_What you are asked to do_: Transcribe the records below exactly as they appear, omitting any pictures.

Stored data
|---|

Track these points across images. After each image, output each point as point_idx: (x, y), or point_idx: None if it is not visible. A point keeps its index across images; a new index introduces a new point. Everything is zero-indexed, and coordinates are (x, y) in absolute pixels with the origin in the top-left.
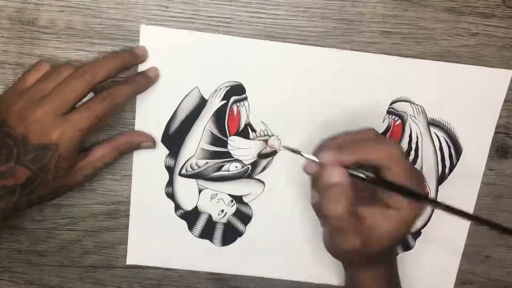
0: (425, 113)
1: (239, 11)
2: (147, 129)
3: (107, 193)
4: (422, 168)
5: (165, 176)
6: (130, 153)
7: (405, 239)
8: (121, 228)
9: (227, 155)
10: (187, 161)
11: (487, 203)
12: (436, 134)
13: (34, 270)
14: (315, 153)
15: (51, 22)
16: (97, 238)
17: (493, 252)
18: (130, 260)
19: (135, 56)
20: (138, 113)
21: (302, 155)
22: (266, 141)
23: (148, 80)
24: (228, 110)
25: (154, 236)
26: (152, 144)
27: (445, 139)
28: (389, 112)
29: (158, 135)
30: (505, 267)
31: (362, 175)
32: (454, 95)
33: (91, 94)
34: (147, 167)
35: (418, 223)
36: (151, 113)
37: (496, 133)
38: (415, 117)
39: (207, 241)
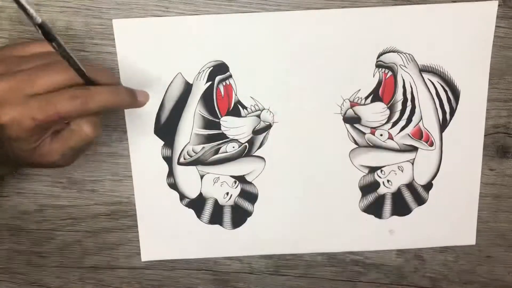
0: (415, 61)
1: (239, 11)
2: (138, 123)
3: (108, 194)
4: (422, 118)
5: (165, 167)
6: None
7: (417, 194)
8: (122, 229)
9: (222, 136)
10: (183, 149)
11: (488, 203)
12: (430, 80)
13: (35, 271)
14: None
15: (52, 22)
16: (98, 239)
17: (494, 252)
18: (145, 257)
19: (133, 98)
20: (127, 109)
21: None
22: (258, 116)
23: (134, 99)
24: (215, 91)
25: (164, 230)
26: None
27: (440, 84)
28: (378, 66)
29: (150, 127)
30: (506, 267)
31: None
32: (442, 37)
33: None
34: (146, 162)
35: (427, 174)
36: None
37: (496, 133)
38: (405, 66)
39: (217, 226)
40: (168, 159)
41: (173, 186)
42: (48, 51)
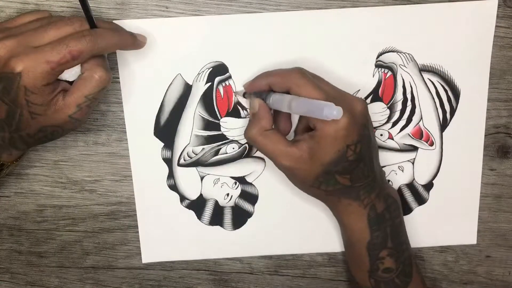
0: (415, 60)
1: (239, 11)
2: (137, 125)
3: (107, 194)
4: (422, 117)
5: (165, 169)
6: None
7: (418, 193)
8: (122, 229)
9: (222, 137)
10: (183, 150)
11: (488, 203)
12: (430, 80)
13: (35, 271)
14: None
15: None
16: (98, 239)
17: (494, 252)
18: (145, 258)
19: (134, 38)
20: (126, 110)
21: (236, 94)
22: None
23: (134, 40)
24: (214, 92)
25: (165, 231)
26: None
27: (440, 83)
28: (377, 66)
29: (149, 129)
30: (506, 267)
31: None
32: (442, 37)
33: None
34: (145, 163)
35: (428, 174)
36: (139, 108)
37: (496, 133)
38: (405, 66)
39: (218, 227)
40: (168, 161)
41: (173, 187)
42: (43, 16)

|---|

_Task solution_:
Track these points across images. After each image, output each point as point_idx: (x, y), or point_idx: None if it is not visible. A point keeps its index across images; a new index introduces a new point. Everything is zero-indexed, and coordinates are (x, y) in absolute pixels with the origin in the top-left.
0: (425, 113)
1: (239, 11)
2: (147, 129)
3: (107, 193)
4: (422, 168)
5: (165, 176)
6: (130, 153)
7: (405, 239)
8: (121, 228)
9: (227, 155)
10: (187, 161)
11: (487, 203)
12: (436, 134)
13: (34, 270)
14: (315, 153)
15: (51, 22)
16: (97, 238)
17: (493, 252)
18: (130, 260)
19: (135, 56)
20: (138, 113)
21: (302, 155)
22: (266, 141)
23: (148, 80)
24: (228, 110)
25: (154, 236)
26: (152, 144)
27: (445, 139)
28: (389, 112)
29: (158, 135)
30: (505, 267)
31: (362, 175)
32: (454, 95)
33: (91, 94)
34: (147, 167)
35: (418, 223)
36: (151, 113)
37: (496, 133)
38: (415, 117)
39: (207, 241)
0: (415, 61)
1: (239, 11)
2: (138, 123)
3: (108, 194)
4: (422, 118)
5: (165, 167)
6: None
7: (417, 194)
8: (122, 229)
9: (222, 136)
10: (183, 149)
11: (488, 203)
12: (430, 80)
13: (35, 271)
14: None
15: (52, 22)
16: (98, 239)
17: (494, 252)
18: (145, 257)
19: (133, 98)
20: (127, 109)
21: None
22: (258, 116)
23: (134, 99)
24: (215, 91)
25: (164, 230)
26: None
27: (440, 84)
28: (378, 66)
29: (150, 127)
30: (506, 267)
31: None
32: (442, 37)
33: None
34: (146, 162)
35: (427, 174)
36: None
37: (496, 133)
38: (405, 66)
39: (217, 226)
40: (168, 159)
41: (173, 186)
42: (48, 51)
0: (415, 60)
1: (239, 11)
2: (137, 125)
3: (107, 194)
4: (422, 117)
5: (165, 169)
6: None
7: (418, 193)
8: (122, 229)
9: (222, 137)
10: (183, 150)
11: (488, 203)
12: (430, 80)
13: (35, 271)
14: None
15: None
16: (98, 239)
17: (494, 252)
18: (145, 258)
19: (134, 38)
20: (126, 110)
21: (236, 94)
22: None
23: (134, 40)
24: (214, 92)
25: (165, 231)
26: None
27: (440, 83)
28: (377, 66)
29: (149, 129)
30: (506, 267)
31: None
32: (442, 37)
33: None
34: (145, 163)
35: (428, 174)
36: (139, 108)
37: (496, 133)
38: (405, 66)
39: (218, 227)
40: (168, 161)
41: (173, 187)
42: (43, 16)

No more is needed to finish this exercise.